EXERCISE
Setting aside any pictures, reproduce the data exactly.

Photos with calibration data
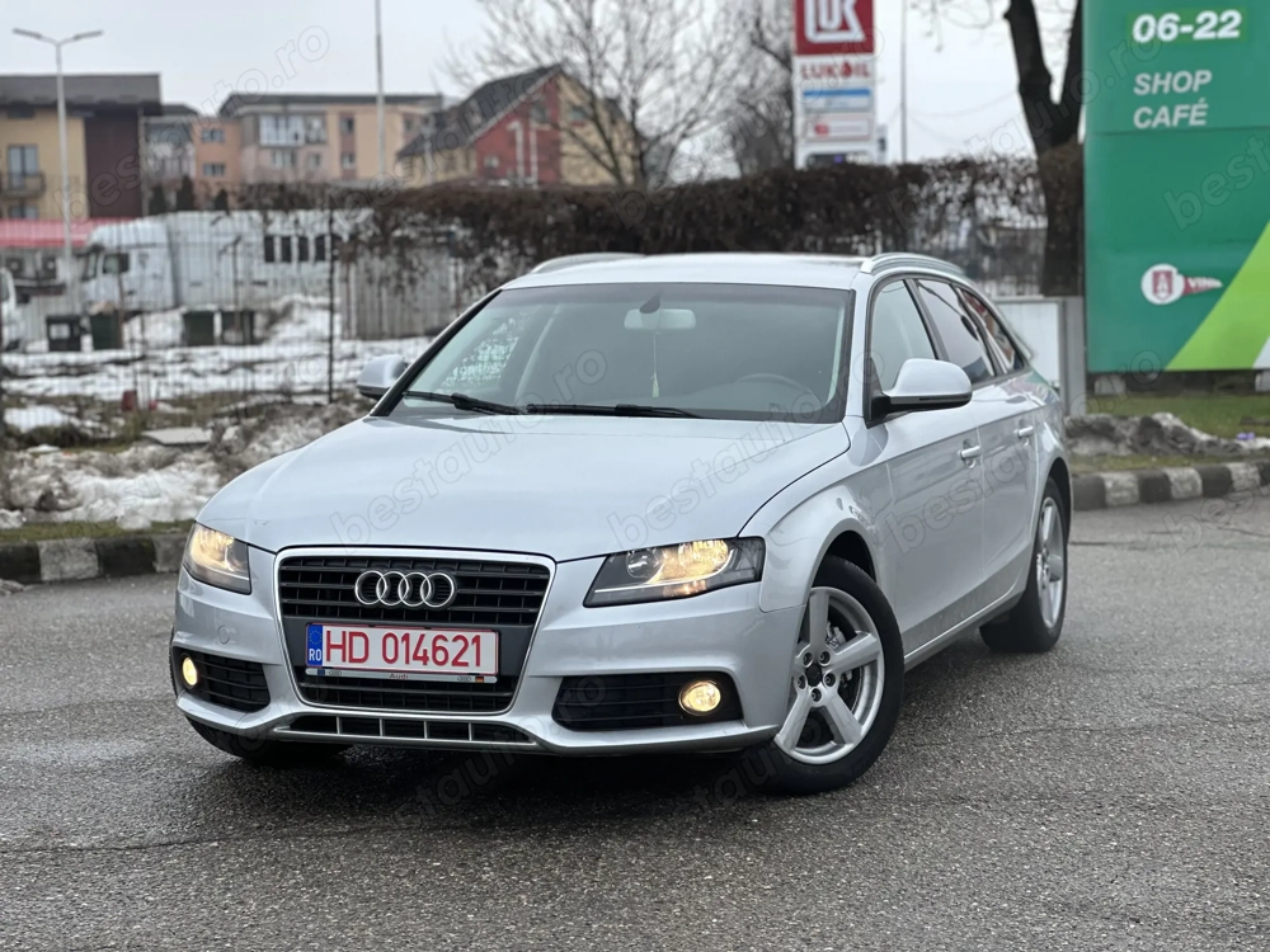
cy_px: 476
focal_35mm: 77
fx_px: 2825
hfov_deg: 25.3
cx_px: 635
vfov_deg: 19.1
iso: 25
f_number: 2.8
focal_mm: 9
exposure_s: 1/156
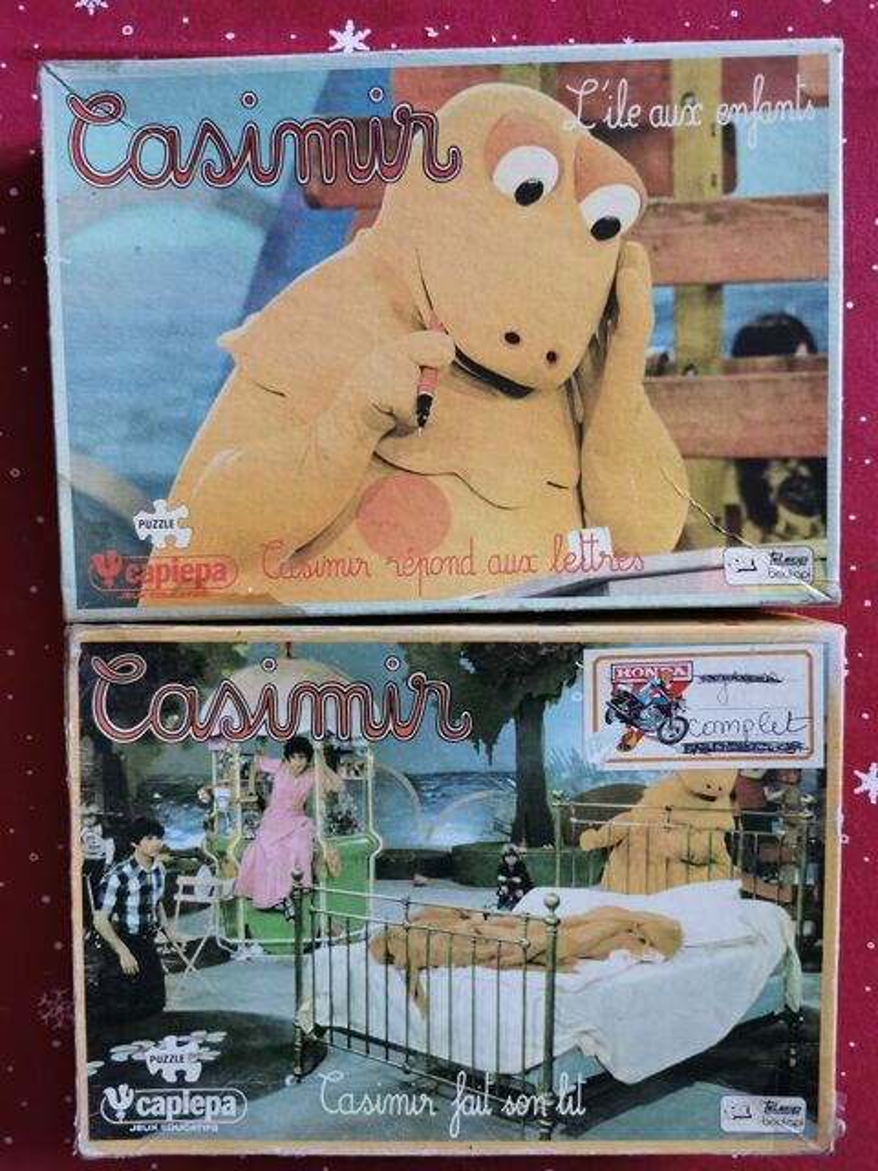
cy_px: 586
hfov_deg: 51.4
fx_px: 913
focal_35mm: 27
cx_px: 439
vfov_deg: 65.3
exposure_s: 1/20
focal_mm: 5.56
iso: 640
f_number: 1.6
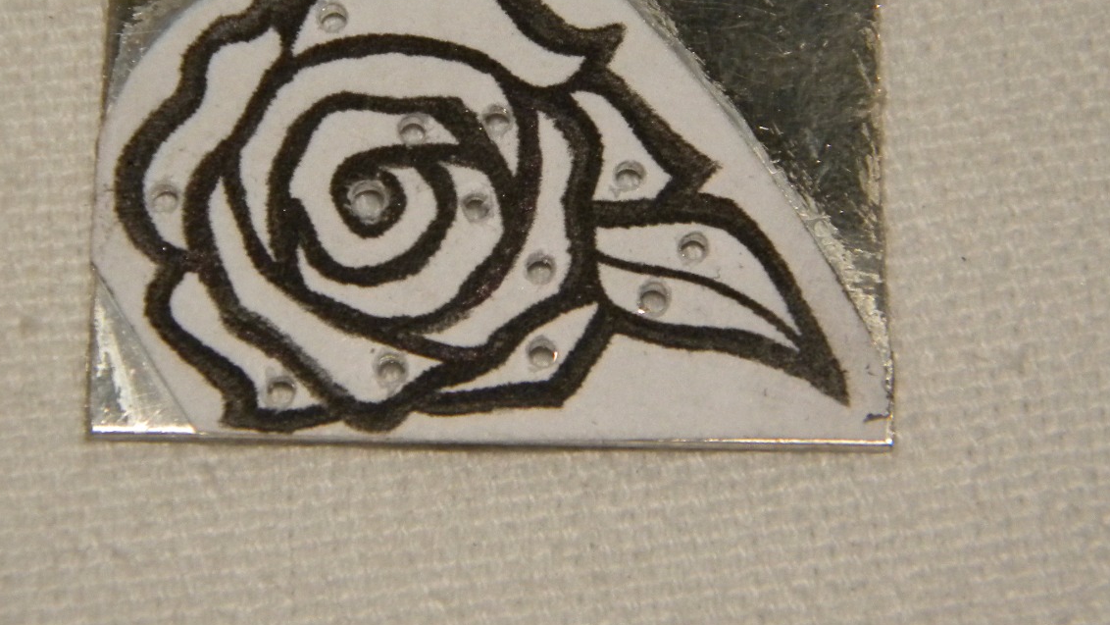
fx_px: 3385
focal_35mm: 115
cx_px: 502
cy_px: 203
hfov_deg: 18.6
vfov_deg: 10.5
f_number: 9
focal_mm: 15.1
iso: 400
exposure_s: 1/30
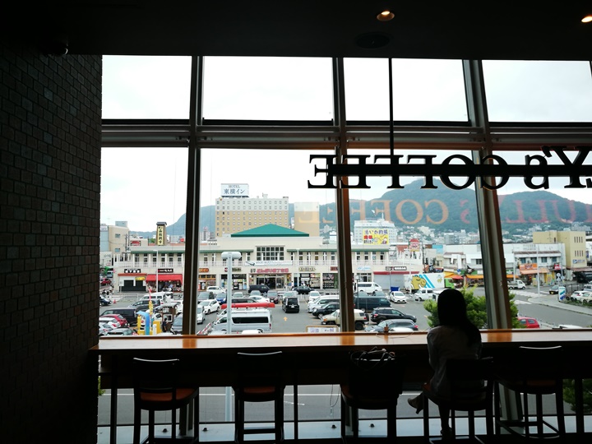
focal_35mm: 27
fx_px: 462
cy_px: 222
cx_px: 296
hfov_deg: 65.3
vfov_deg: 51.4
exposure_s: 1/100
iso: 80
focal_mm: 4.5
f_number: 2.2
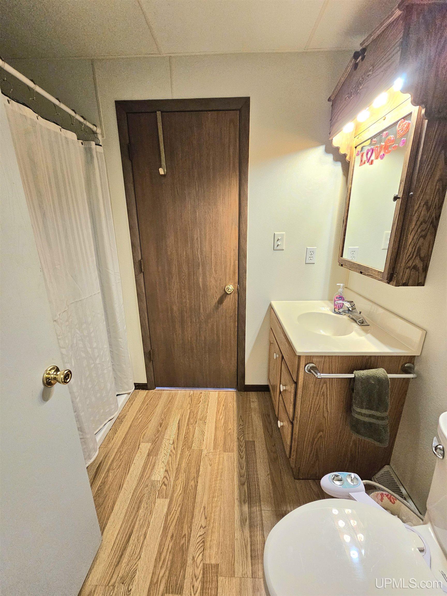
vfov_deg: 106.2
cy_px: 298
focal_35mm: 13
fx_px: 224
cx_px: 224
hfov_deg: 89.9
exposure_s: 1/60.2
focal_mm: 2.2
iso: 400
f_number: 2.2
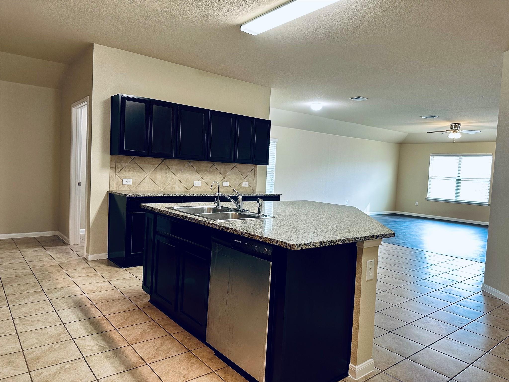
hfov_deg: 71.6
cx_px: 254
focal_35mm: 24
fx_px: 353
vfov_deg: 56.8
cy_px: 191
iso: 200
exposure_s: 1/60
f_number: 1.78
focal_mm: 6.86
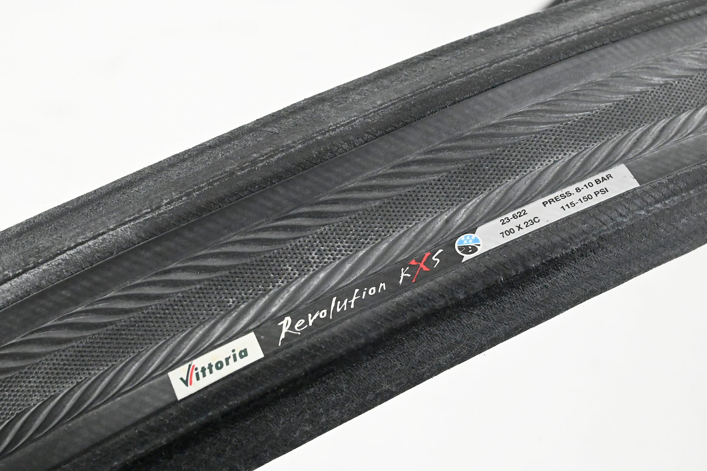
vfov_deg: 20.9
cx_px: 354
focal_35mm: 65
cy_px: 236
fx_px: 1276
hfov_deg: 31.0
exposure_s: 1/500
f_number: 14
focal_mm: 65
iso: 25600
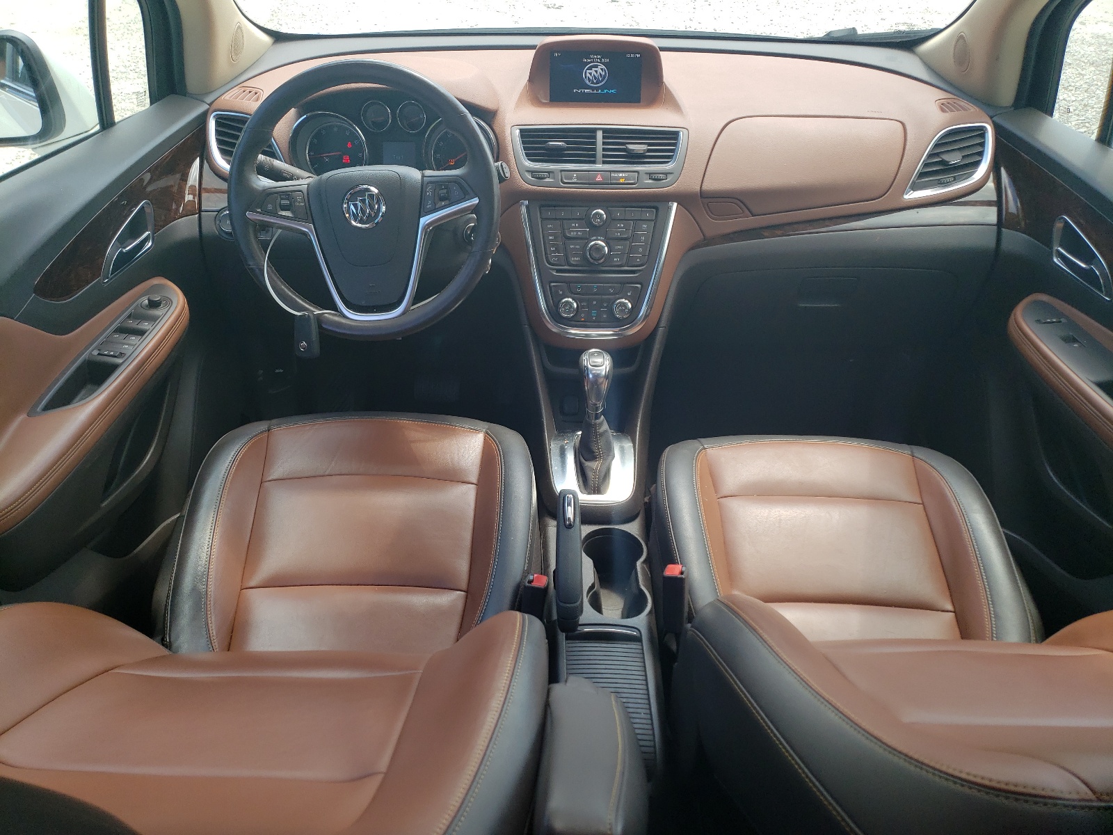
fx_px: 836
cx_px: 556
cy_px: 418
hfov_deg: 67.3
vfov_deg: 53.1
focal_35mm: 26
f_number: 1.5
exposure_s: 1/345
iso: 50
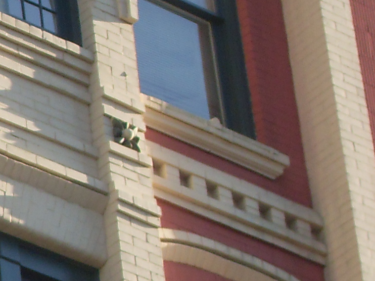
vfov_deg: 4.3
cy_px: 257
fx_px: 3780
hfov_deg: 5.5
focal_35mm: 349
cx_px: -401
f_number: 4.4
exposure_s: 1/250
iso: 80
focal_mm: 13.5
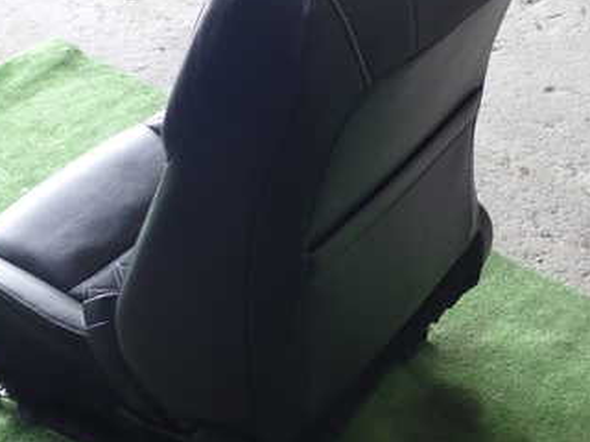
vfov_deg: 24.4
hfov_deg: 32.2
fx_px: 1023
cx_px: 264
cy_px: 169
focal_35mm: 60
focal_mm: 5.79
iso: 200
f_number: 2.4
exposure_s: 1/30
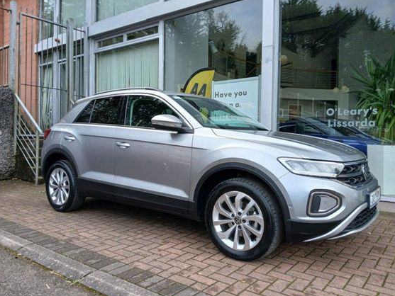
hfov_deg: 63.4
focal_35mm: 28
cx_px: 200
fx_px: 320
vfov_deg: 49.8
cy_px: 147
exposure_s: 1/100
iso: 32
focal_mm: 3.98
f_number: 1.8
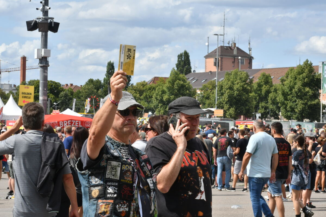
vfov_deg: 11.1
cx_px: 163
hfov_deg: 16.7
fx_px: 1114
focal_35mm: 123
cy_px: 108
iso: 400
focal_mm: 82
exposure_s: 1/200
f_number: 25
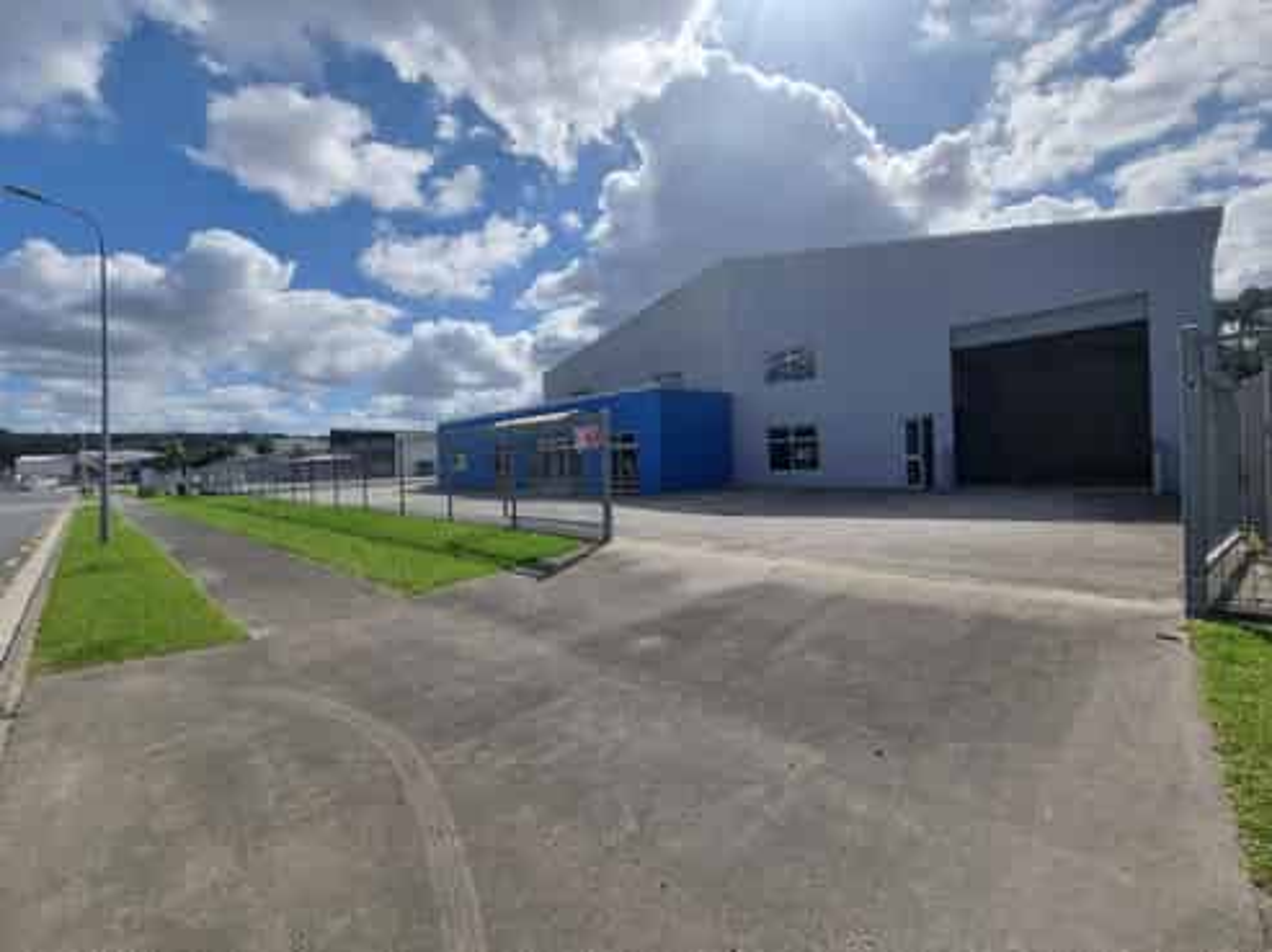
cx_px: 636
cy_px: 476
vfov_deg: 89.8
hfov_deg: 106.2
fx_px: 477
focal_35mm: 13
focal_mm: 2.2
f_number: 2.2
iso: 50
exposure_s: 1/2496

WRITTEN RESPONSE
cy_px: 476
focal_35mm: 77
fx_px: 2825
hfov_deg: 25.3
cx_px: 635
vfov_deg: 19.1
iso: 25
f_number: 2.8
focal_mm: 9
exposure_s: 1/156
cy_px: 586
hfov_deg: 51.4
fx_px: 913
focal_35mm: 27
cx_px: 439
vfov_deg: 65.3
exposure_s: 1/20
focal_mm: 5.56
iso: 640
f_number: 1.6
fx_px: 3385
focal_35mm: 115
cx_px: 502
cy_px: 203
hfov_deg: 18.6
vfov_deg: 10.5
f_number: 9
focal_mm: 15.1
iso: 400
exposure_s: 1/30
focal_35mm: 27
fx_px: 462
cy_px: 222
cx_px: 296
hfov_deg: 65.3
vfov_deg: 51.4
exposure_s: 1/100
iso: 80
focal_mm: 4.5
f_number: 2.2
vfov_deg: 106.2
cy_px: 298
focal_35mm: 13
fx_px: 224
cx_px: 224
hfov_deg: 89.9
exposure_s: 1/60.2
focal_mm: 2.2
iso: 400
f_number: 2.2
hfov_deg: 71.6
cx_px: 254
focal_35mm: 24
fx_px: 353
vfov_deg: 56.8
cy_px: 191
iso: 200
exposure_s: 1/60
f_number: 1.78
focal_mm: 6.86
vfov_deg: 20.9
cx_px: 354
focal_35mm: 65
cy_px: 236
fx_px: 1276
hfov_deg: 31.0
exposure_s: 1/500
f_number: 14
focal_mm: 65
iso: 25600
fx_px: 836
cx_px: 556
cy_px: 418
hfov_deg: 67.3
vfov_deg: 53.1
focal_35mm: 26
f_number: 1.5
exposure_s: 1/345
iso: 50
vfov_deg: 4.3
cy_px: 257
fx_px: 3780
hfov_deg: 5.5
focal_35mm: 349
cx_px: -401
f_number: 4.4
exposure_s: 1/250
iso: 80
focal_mm: 13.5
vfov_deg: 24.4
hfov_deg: 32.2
fx_px: 1023
cx_px: 264
cy_px: 169
focal_35mm: 60
focal_mm: 5.79
iso: 200
f_number: 2.4
exposure_s: 1/30
hfov_deg: 63.4
focal_35mm: 28
cx_px: 200
fx_px: 320
vfov_deg: 49.8
cy_px: 147
exposure_s: 1/100
iso: 32
focal_mm: 3.98
f_number: 1.8
vfov_deg: 11.1
cx_px: 163
hfov_deg: 16.7
fx_px: 1114
focal_35mm: 123
cy_px: 108
iso: 400
focal_mm: 82
exposure_s: 1/200
f_number: 25
cx_px: 636
cy_px: 476
vfov_deg: 89.8
hfov_deg: 106.2
fx_px: 477
focal_35mm: 13
focal_mm: 2.2
f_number: 2.2
iso: 50
exposure_s: 1/2496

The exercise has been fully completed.